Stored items
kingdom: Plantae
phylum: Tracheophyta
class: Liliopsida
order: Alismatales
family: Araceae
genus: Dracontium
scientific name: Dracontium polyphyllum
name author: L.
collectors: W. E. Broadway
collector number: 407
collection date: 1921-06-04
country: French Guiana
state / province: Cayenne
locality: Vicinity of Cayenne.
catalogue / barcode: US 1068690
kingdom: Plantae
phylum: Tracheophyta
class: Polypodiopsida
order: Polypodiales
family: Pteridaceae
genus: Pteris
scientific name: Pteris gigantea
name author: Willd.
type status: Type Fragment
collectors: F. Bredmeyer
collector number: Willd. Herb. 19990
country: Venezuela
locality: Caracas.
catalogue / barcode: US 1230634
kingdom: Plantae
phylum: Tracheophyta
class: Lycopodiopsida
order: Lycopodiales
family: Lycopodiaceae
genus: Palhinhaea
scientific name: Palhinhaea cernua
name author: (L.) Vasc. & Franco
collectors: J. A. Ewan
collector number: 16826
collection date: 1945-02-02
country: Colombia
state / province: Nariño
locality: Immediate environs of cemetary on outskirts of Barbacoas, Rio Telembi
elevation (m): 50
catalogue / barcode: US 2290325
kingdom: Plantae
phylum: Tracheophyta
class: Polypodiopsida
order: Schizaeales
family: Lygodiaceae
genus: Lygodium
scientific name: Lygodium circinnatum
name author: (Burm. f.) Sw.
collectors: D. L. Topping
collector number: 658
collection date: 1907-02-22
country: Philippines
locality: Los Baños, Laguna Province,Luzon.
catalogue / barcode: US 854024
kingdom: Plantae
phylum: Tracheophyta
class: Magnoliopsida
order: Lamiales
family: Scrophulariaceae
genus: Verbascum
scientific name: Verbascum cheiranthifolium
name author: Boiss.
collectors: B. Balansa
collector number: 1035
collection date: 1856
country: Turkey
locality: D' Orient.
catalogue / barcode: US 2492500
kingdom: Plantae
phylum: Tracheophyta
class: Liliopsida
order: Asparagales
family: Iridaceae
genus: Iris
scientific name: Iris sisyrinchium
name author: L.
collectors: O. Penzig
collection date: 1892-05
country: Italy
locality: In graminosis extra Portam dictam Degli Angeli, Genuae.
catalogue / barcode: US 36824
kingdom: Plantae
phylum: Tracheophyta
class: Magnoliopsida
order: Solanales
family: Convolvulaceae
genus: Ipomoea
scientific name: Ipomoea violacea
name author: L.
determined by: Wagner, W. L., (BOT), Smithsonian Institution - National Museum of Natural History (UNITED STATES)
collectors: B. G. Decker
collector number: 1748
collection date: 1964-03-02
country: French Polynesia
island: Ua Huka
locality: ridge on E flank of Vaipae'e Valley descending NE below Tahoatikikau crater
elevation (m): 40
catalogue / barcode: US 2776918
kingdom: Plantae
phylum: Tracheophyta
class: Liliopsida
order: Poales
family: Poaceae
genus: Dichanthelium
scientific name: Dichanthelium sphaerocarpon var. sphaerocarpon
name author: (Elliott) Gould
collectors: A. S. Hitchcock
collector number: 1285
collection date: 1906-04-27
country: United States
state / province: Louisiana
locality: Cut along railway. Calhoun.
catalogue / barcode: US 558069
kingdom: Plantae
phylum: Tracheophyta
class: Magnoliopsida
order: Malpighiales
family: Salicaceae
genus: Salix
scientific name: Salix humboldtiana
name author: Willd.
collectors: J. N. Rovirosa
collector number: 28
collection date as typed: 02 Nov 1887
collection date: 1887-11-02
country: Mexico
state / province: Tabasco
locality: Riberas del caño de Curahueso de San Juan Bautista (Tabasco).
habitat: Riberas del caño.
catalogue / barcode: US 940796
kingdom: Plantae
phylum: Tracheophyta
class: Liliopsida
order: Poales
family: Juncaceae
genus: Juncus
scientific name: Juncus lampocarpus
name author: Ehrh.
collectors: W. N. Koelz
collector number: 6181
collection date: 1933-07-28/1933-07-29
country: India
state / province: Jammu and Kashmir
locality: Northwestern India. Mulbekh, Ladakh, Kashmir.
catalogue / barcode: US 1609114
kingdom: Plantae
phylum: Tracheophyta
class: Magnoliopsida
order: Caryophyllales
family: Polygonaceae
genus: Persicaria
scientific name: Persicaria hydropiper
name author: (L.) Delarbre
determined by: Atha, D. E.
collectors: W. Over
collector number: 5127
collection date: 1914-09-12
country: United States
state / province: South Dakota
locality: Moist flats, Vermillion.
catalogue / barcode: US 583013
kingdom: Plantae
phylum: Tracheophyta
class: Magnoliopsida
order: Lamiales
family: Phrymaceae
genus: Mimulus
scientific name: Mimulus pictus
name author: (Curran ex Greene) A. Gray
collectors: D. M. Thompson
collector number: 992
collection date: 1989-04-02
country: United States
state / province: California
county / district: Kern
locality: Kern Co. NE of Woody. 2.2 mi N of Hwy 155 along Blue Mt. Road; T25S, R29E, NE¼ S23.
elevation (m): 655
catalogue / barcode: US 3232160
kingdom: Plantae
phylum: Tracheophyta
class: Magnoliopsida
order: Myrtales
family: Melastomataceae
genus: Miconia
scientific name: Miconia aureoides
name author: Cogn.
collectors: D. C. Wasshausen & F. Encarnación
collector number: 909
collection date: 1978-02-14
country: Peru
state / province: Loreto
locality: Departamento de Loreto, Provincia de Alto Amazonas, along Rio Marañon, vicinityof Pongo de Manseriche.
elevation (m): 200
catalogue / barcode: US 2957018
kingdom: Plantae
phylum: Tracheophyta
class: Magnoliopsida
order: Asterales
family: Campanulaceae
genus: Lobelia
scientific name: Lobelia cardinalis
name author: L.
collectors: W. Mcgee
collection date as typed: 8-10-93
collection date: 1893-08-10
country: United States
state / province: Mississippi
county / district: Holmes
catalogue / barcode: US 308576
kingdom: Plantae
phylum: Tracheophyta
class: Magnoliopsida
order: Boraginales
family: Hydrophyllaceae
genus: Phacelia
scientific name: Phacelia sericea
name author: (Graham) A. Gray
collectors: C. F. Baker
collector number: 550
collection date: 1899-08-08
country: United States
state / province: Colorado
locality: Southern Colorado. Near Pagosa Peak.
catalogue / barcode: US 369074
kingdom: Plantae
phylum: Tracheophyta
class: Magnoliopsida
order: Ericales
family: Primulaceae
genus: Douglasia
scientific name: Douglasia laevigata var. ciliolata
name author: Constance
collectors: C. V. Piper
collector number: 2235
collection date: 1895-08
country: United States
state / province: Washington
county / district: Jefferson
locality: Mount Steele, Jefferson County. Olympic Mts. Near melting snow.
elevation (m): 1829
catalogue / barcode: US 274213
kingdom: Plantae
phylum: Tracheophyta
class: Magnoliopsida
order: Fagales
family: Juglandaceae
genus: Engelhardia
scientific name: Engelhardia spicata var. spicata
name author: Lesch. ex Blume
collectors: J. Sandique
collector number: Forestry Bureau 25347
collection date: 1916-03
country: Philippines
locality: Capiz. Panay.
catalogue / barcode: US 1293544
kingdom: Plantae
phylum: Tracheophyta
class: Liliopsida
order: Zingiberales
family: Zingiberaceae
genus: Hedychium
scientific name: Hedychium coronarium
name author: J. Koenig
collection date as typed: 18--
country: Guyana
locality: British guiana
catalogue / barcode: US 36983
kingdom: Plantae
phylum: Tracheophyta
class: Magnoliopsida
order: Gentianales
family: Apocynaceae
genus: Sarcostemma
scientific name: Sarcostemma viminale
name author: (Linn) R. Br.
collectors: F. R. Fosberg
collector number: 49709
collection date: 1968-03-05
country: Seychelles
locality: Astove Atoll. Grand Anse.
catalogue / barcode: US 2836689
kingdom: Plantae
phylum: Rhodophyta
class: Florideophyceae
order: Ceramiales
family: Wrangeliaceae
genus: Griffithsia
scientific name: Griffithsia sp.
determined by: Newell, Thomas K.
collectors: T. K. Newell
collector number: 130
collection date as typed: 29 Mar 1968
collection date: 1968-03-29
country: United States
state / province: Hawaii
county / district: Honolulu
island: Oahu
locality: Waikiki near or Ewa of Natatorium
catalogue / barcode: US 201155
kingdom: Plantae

• [AIM OF THE TASK]: Copy the lines of the records above from the one containing "family: Campanulaceae" through the one containing "collector number: 49709", both included, without changing anything.

• [RESPONSE FOR THIS EXERCISE]:
family: Campanulaceae
genus: Lobelia
scientific name: Lobelia cardinalis
name author: L.
collectors: W. Mcgee
collection date as typed: 8-10-93
collection date: 1893-08-10
country: United States
state / province: Mississippi
county / district: Holmes
catalogue / barcode: US 308576
kingdom: Plantae
phylum: Tracheophyta
class: Magnoliopsida
order: Boraginales
family: Hydrophyllaceae
genus: Phacelia
scientific name: Phacelia sericea
name author: (Graham) A. Gray
collectors: C. F. Baker
collector number: 550
collection date: 1899-08-08
country: United States
state / province: Colorado
locality: Southern Colorado. Near Pagosa Peak.
catalogue / barcode: US 369074
kingdom: Plantae
phylum: Tracheophyta
class: Magnoliopsida
order: Ericales
family: Primulaceae
genus: Douglasia
scientific name: Douglasia laevigata var. ciliolata
name author: Constance
collectors: C. V. Piper
collector number: 2235
collection date: 1895-08
country: United States
state / province: Washington
county / district: Jefferson
locality: Mount Steele, Jefferson County. Olympic Mts. Near melting snow.
elevation (m): 1829
catalogue / barcode: US 274213
kingdom: Plantae
phylum: Tracheophyta
class: Magnoliopsida
order: Fagales
family: Juglandaceae
genus: Engelhardia
scientific name: Engelhardia spicata var. spicata
name author: Lesch. ex Blume
collectors: J. Sandique
collector number: Forestry Bureau 25347
collection date: 1916-03
country: Philippines
locality: Capiz. Panay.
catalogue / barcode: US 1293544
kingdom: Plantae
phylum: Tracheophyta
class: Liliopsida
order: Zingiberales
family: Zingiberaceae
genus: Hedychium
scientific name: Hedychium coronarium
name author: J. Koenig
collection date as typed: 18--
country: Guyana
locality: British guiana
catalogue / barcode: US 36983
kingdom: Plantae
phylum: Tracheophyta
class: Magnoliopsida
order: Gentianales
family: Apocynaceae
genus: Sarcostemma
scientific name: Sarcostemma viminale
name author: (Linn) R. Br.
collectors: F. R. Fosberg
collector number: 49709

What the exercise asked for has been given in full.